A brief guide to installing Linux on a Toshiba Qosmio G35-AV600 <-- Back to CliffordTheEvilRedDog
1. Hibernation does not work - not sure why yet... however suspend does work.
2. The built in dvd player probably does not work now that I have wiped out the primary and secondary hard drives ... dont care, dont need it. ( The AV600 can be used as a dvd player when closed... handy but not necessary... )
3. The BIOS utility can only be accessed via a windows based application. If you wipe out windows on your primary drive, you loose this. I wonder if this could possibly run under wine?... may try at some point. An alternative is to do a dual-boot installation.
4. The default nvidia driver does not provide all 3D acceleration functionality... to get this, you need to install a package called "NVidia binary X.Org driver (New Driver)". To install this, go to add/remove programs ( or Adept Installer ) , and do a search on "nvidia". IN the left column click on "System". Check the component and click on Next. To test the change in drivers, reboot the machine and run glxgears from a terminal. You should see a frame rate of approx 2000 FPS (Assuming you to change the default size of the glxgears window).
5. The biometric finger scanner does not work... I don't know if there is software for this that can be installed... Perhaps in the future... Don't really care about it since I don't use it. I did not find it to be very reliable under windows anyway.
If you want to test it out for functionality/compatability before committing, boot your laptop off the Ubuntu 7.10 cd. You can run a live cd session, however performance will be lame since your running off a cd-rom. To install just double click the install icon on the desktop.
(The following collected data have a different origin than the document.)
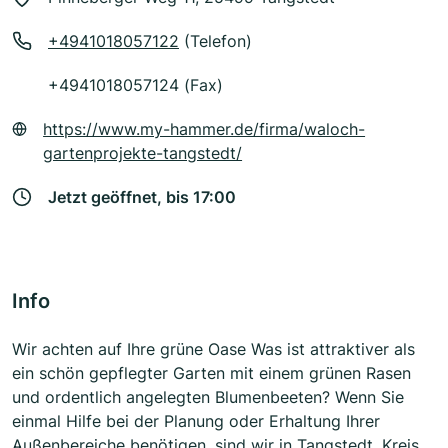
+4941018057122
(Telefon)
+4941018057124 (Fax)
https://www.my-hammer.de/firma/waloch-
gartenprojekte-tangstedt/
Jetzt geöffnet, bis 17:00
Info
Wir achten auf Ihre grüne Oase Was ist attraktiver als
ein schön gepflegter Garten mit einem grünen Rasen
und ordentlich angelegten Blumenbeeten? Wenn Sie
einmal Hilfe bei der Planung oder Erhaltung Ihrer
Außenbereiche benötigen, sind wir in Tangstedt, Kreis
Once linux is installed to the hard drive you will see that the performance is on par with windows... (I'm not about to start comparing Windows with Linux ).
The Ubuntu 7.10 CD ( Aka Gusty Gibbon ) can be downloaded from Distrowatch.org, Ubuntu.com, or other sites... The Kubuntu cd is the same as Ubuntu except Kubuntu uses the KDE desktop while the Ubuntu cd uses the Gnome desktop.
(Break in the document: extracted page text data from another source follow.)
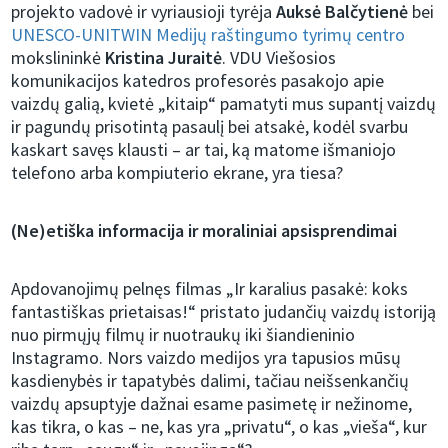
projekto vadovė ir vyriausioji tyrėja
Auksė Balčytienė
bei
UNESCO-UNITWIN Medijų raštingumo tyrimų centro
mokslininkė
Kristina Juraitė
. VDU Viešosios
komunikacijos katedros profesorės pasakojo apie
vaizdų galią, kvietė „kitaip“ pamatyti mus supantį vaizdų
ir pagundų prisotintą pasaulį bei atsakė, kodėl svarbu
kaskart savęs klausti – ar tai, ką matome išmaniojo
telefono arba kompiuterio ekrane, yra tiesa?
(Ne)etiška informacija ir moraliniai apsisprendimai
Apdovanojimų pelnęs filmas „Ir karalius pasakė: koks
fantastiškas prietaisas!“ pristato judančių vaizdų istoriją
nuo pirmųjų filmų ir nuotraukų iki šiandieninio
Instagramo. Nors vaizdo medijos yra tapusios mūsų
kasdienybės ir tapatybės dalimi, tačiau neišsenkančių
vaizdų apsuptyje dažnai esame pasimetę ir nežinome,
kas tikra, o kas – ne, kas yra „privatu“, o kas „vieša“, kur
If you try to do a dual boot installation, you will find that if you boot off drive A, you cannot boot an os thats installed on drive B and vice versa.. This is odd but we can work around it by manuall selecting the boot device when the laptop first starts... here's how.
Your C drive is your primary drive, in Linux parlance, this is /dev/sda ( the first partition on this disk is /dev/sda1 )
Your D drive is your secondary drive, in Linux parlance, this is /dev/sdb ( the first partition on this disk is /dev/sdb2 )
1. Make sure you do not have anything on your D: drive - we will wipe this out and install ubuntu to drive 2 ( D drive ).
2. Boot off the 7.10 cd. When you get the desktop up, you will see an install icon. Wait for the cd to stop spinning... and double click the install icon on the desktop... when asked where to install the os, tell it /dev/sdb1. You want the boot record to be on /dev/sdb, not /dev/sda. We dont want to touch /dev/sda if we are going to preserve windows.... ( Did I mention that you should back up your laptop and ensure you have your recovery cd's handy prior to doing all this ? )
3. When done with the install it will attempt to reboot... Do not remove the cd yet.
4. you will see a black or brown screen with the ubunu logo and and full progress bar that gradually turns black ( from left to right )... when it finally goes dark, i believe it will eject the cd ( dont remember)... anyway, this would be the time to remove it.
5. Now it time to boot up.... because your master boot record is on /dev/sda ( C: Drive ), your laptop will just go windows ( as if linux was not there )... turn the laptop off and turn it back on ( but be prepared to hit the F10 key ), as soon as you see the disc icons on the bottom of the screen (before windows boots ), hit the F10 key. You can not select which device to boot from... hit the right arrow once to select your secondary drive and hit enter. you should now see a grub boot screen... press enter to select the top item...
So given this dual boot configuration, you can boot into linux by manually hitting F10, changing to drive D: and pressing enter... If you dont do this, windows will boot by default.
If you want linux to boot by default, then just boot back into windows, open the bios utility, and tell it to use the secondary drive as the boot device.
ps - I found that an OOB install of openSuse 7.3 works too.
Upgrade to Ubuntu 8.04 worked fine - the only snafu I encountered was with the PREEMPT_RT Kernel patch. I found that with the PREEMPT_RT patch installed, after upgrading the boot menu showed options for booting 804 with rt, and a generic install of 8.04. The rt image got hund when starting kde. The generic image worked fine.